Regarding predictive accuracy, the results demonstrate that model performance depended on both the soil property and the agroecosystem. The most reliable predictions were obtained for OM in the Highlands, Ca in the Rainforest, and for selected texture fractions and pH in both regions, whereas mobile nutrients such as P, K, and Na showed limited predictive accuracy and poor generalization. No single model or preprocessing strategy was consistently superior across all variables; instead, performance varied according to the specific soil attribute being predicted.

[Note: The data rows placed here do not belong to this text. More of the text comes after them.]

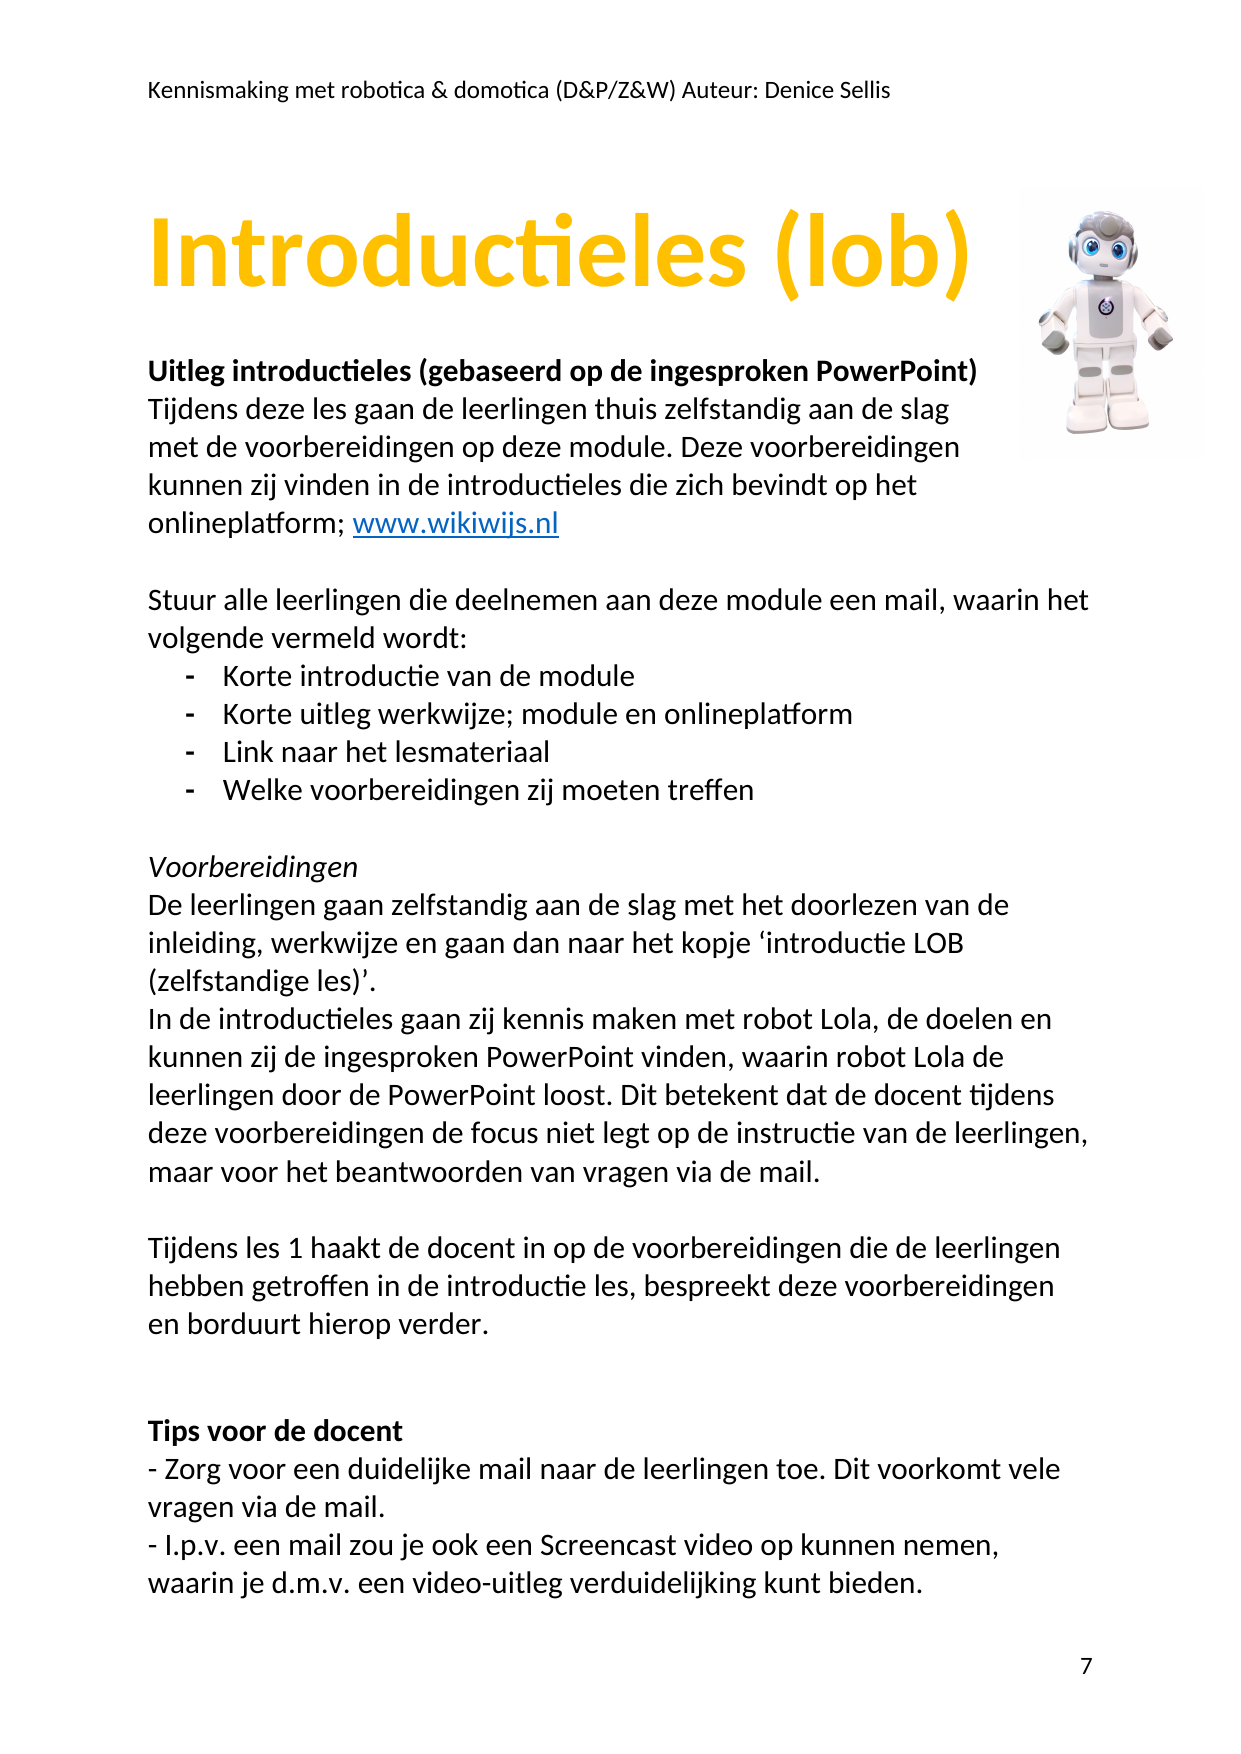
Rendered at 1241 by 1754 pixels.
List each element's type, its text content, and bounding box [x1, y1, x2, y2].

picture [1020, 187, 1204, 459]
text In de introductieles gaan zij kennis maken met robot Lola, de doelen en kunnen zij de ingesproken PowerPoint vinden, waarin robot Lola de leerlingen door de PowerPoint loost. Dit betekent dat de docent tijdens deze voorbereidingen de focus niet legt op de instructie van de leerlingen, maar voor het beantwoorden van vragen via de mail. [148, 999, 1093, 1190]
text De leerlingen gaan zelfstandig aan de slag met het doorlezen van de inleiding, werkwijze en gaan dan naar het kopje ‘introductie LOB (zelfstandige les)’. [148, 885, 1093, 999]
text Tijdens les 1 haakt de docent in op de voorbereidingen die de leerlingen hebben getroffen in de introductie les, bespreekt deze voorbereidingen en borduurt hierop verder. [148, 1228, 1093, 1342]
list Korte uitleg werkwijze; module en onlineplatform [185, 694, 1093, 732]
list Korte introductie van de module [185, 656, 1093, 694]
text Introductieles (lob) [148, 186, 1093, 313]
text Stuur alle leerlingen die deelnemen aan deze module een mail, waarin het volgende vermeld wordt: [148, 580, 1093, 656]
list Welke voorbereidingen zij moeten treffen [185, 770, 1093, 808]
list Link naar het lesmateriaal [185, 732, 1093, 770]
text Voorbereidingen [148, 847, 1093, 885]
text Uitleg introductieles (gebaseerd op de ingesproken PowerPoint) Tijdens deze les gaan de leerlingen thuis zelfstandig aan de slag met de voorbereidingen op deze module. Deze voorbereidingen kunnen zij vinden in de introductieles die zich bevindt op het onlineplatform; www.wikiwijs.nl [148, 313, 1093, 542]
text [148, 1411, 1093, 1602]
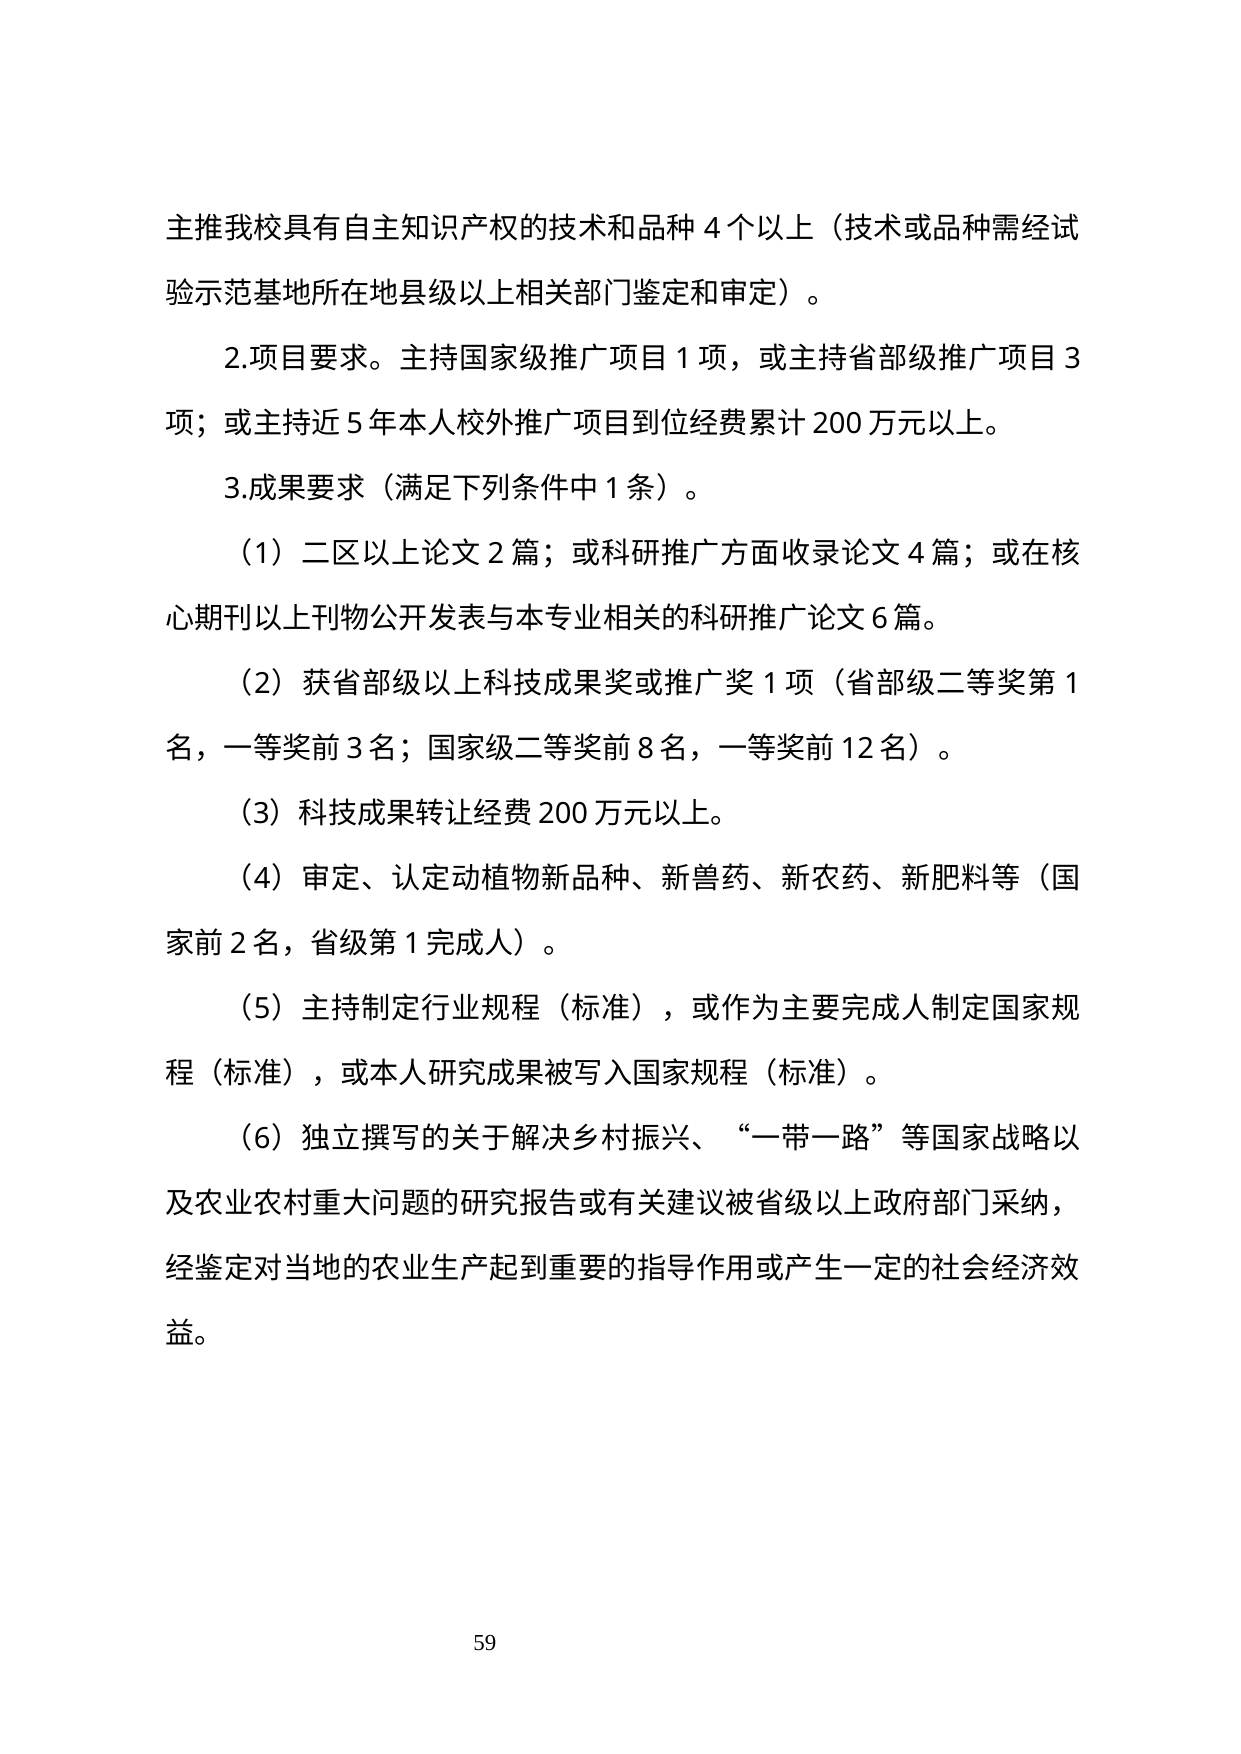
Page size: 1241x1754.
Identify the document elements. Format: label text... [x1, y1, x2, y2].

When spectrally predicted soil properties were integrated into the nutrient balance framework, nitrogen recommendations showed the strongest agreement between observed and predicted values across both ecosystems, indicating that Vis-NIR can support operational N management under contrasting agroecological conditions. In contrast, predictions for K₂O and P₂O₅ were less robust, and CaO recommendations in Highland soils were severely underestimated, demonstrating that acceptable statistical performance at the property level does not necessarily guarantee agronomic reliability. Overall, these findings indicate that Vis-NIR spectroscopy is a promising and practical tool for rapid assessment of stable soil properties and N-related fertility management, but complementary analytical strategies are still required for agronomically critical mobile nutrients and liming-related recommendations.